WORK ORDER:
Output the entries below without any alteration.

STORED DATA:
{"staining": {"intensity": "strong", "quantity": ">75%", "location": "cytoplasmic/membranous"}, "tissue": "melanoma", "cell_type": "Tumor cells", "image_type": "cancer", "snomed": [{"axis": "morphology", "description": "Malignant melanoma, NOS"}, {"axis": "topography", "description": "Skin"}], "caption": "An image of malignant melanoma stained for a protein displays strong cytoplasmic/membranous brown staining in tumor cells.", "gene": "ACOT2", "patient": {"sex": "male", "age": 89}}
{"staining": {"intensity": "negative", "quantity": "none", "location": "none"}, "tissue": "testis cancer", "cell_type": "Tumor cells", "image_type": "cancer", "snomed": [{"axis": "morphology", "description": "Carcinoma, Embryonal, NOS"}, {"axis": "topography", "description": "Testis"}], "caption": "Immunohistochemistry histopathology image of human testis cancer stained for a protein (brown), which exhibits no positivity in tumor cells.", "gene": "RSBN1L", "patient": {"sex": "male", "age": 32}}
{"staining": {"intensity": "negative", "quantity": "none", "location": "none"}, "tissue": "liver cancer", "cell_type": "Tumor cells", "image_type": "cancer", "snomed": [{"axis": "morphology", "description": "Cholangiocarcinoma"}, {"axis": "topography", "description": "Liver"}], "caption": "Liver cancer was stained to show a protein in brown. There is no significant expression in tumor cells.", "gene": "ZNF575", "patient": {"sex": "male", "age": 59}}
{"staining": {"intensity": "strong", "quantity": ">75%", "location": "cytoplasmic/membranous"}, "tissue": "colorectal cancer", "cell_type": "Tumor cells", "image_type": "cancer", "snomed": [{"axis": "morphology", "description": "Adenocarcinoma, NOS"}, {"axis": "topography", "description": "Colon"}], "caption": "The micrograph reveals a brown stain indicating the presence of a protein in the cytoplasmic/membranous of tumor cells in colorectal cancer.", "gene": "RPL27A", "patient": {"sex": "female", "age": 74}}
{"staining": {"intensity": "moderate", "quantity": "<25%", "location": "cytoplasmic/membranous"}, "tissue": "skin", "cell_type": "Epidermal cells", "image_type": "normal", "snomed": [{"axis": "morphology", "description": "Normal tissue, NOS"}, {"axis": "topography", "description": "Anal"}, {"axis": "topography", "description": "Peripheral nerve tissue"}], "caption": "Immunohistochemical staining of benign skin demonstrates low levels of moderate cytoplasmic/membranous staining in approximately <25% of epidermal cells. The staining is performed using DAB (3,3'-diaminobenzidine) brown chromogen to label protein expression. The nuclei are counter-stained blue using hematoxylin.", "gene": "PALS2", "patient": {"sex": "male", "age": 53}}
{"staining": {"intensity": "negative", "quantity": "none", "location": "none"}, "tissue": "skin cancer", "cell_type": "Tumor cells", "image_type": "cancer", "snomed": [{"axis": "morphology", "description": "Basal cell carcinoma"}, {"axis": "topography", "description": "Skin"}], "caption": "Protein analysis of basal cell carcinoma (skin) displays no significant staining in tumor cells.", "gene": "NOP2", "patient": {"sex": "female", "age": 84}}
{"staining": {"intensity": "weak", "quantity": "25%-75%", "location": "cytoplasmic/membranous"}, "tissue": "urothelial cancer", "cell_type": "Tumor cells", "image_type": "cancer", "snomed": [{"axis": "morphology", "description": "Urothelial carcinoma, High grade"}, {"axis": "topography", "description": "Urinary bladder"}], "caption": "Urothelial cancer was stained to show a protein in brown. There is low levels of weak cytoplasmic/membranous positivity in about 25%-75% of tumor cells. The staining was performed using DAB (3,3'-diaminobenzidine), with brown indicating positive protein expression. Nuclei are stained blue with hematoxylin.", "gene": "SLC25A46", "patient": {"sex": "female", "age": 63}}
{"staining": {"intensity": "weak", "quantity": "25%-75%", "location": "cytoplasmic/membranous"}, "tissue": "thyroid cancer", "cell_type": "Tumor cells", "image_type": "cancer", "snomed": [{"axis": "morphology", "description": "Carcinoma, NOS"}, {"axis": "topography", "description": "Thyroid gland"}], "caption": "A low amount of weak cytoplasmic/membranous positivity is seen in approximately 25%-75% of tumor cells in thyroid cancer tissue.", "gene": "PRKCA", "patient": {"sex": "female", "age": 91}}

SOLVED PROBLEM:
{"staining": {"intensity": "strong", "quantity": ">75%", "location": "cytoplasmic/membranous"}, "tissue": "melanoma", "cell_type": "Tumor cells", "image_type": "cancer", "snomed": [{"axis": "morphology", "description": "Malignant melanoma, NOS"}, {"axis": "topography", "description": "Skin"}], "caption": "An image of malignant melanoma stained for a protein displays strong cytoplasmic/membranous brown staining in tumor cells.", "gene": "ACOT2", "patient": {"sex": "male", "age": 89}}
{"staining": {"intensity": "negative", "quantity": "none", "location": "none"}, "tissue": "testis cancer", "cell_type": "Tumor cells", "image_type": "cancer", "snomed": [{"axis": "morphology", "description": "Carcinoma, Embryonal, NOS"}, {"axis": "topography", "description": "Testis"}], "caption": "Immunohistochemistry histopathology image of human testis cancer stained for a protein (brown), which exhibits no positivity in tumor cells.", "gene": "RSBN1L", "patient": {"sex": "male", "age": 32}}
{"staining": {"intensity": "negative", "quantity": "none", "location": "none"}, "tissue": "liver cancer", "cell_type": "Tumor cells", "image_type": "cancer", "snomed": [{"axis": "morphology", "description": "Cholangiocarcinoma"}, {"axis": "topography", "description": "Liver"}], "caption": "Liver cancer was stained to show a protein in brown. There is no significant expression in tumor cells.", "gene": "ZNF575", "patient": {"sex": "male", "age": 59}}
{"staining": {"intensity": "strong", "quantity": ">75%", "location": "cytoplasmic/membranous"}, "tissue": "colorectal cancer", "cell_type": "Tumor cells", "image_type": "cancer", "snomed": [{"axis": "morphology", "description": "Adenocarcinoma, NOS"}, {"axis": "topography", "description": "Colon"}], "caption": "The micrograph reveals a brown stain indicating the presence of a protein in the cytoplasmic/membranous of tumor cells in colorectal cancer.", "gene": "RPL27A", "patient": {"sex": "female", "age": 74}}
{"staining": {"intensity": "moderate", "quantity": "<25%", "location": "cytoplasmic/membranous"}, "tissue": "skin", "cell_type": "Epidermal cells", "image_type": "normal", "snomed": [{"axis": "morphology", "description": "Normal tissue, NOS"}, {"axis": "topography", "description": "Anal"}, {"axis": "topography", "description": "Peripheral nerve tissue"}], "caption": "Immunohistochemical staining of benign skin demonstrates low levels of moderate cytoplasmic/membranous staining in approximately <25% of epidermal cells. The staining is performed using DAB (3,3'-diaminobenzidine) brown chromogen to label protein expression. The nuclei are counter-stained blue using hematoxylin.", "gene": "PALS2", "patient": {"sex": "male", "age": 53}}
{"staining": {"intensity": "negative", "quantity": "none", "location": "none"}, "tissue": "skin cancer", "cell_type": "Tumor cells", "image_type": "cancer", "snomed": [{"axis": "morphology", "description": "Basal cell carcinoma"}, {"axis": "topography", "description": "Skin"}], "caption": "Protein analysis of basal cell carcinoma (skin) displays no significant staining in tumor cells.", "gene": "NOP2", "patient": {"sex": "female", "age": 84}}
{"staining": {"intensity": "weak", "quantity": "25%-75%", "location": "cytoplasmic/membranous"}, "tissue": "urothelial cancer", "cell_type": "Tumor cells", "image_type": "cancer", "snomed": [{"axis": "morphology", "description": "Urothelial carcinoma, High grade"}, {"axis": "topography", "description": "Urinary bladder"}], "caption": "Urothelial cancer was stained to show a protein in brown. There is low levels of weak cytoplasmic/membranous positivity in about 25%-75% of tumor cells. The staining was performed using DAB (3,3'-diaminobenzidine), with brown indicating positive protein expression. Nuclei are stained blue with hematoxylin.", "gene": "SLC25A46", "patient": {"sex": "female", "age": 63}}
{"staining": {"intensity": "weak", "quantity": "25%-75%", "location": "cytoplasmic/membranous"}, "tissue": "thyroid cancer", "cell_type": "Tumor cells", "image_type": "cancer", "snomed": [{"axis": "morphology", "description": "Carcinoma, NOS"}, {"axis": "topography", "description": "Thyroid gland"}], "caption": "A low amount of weak cytoplasmic/membranous positivity is seen in approximately 25%-75% of tumor cells in thyroid cancer tissue.", "gene": "PRKCA", "patient": {"sex": "female", "age": 91}}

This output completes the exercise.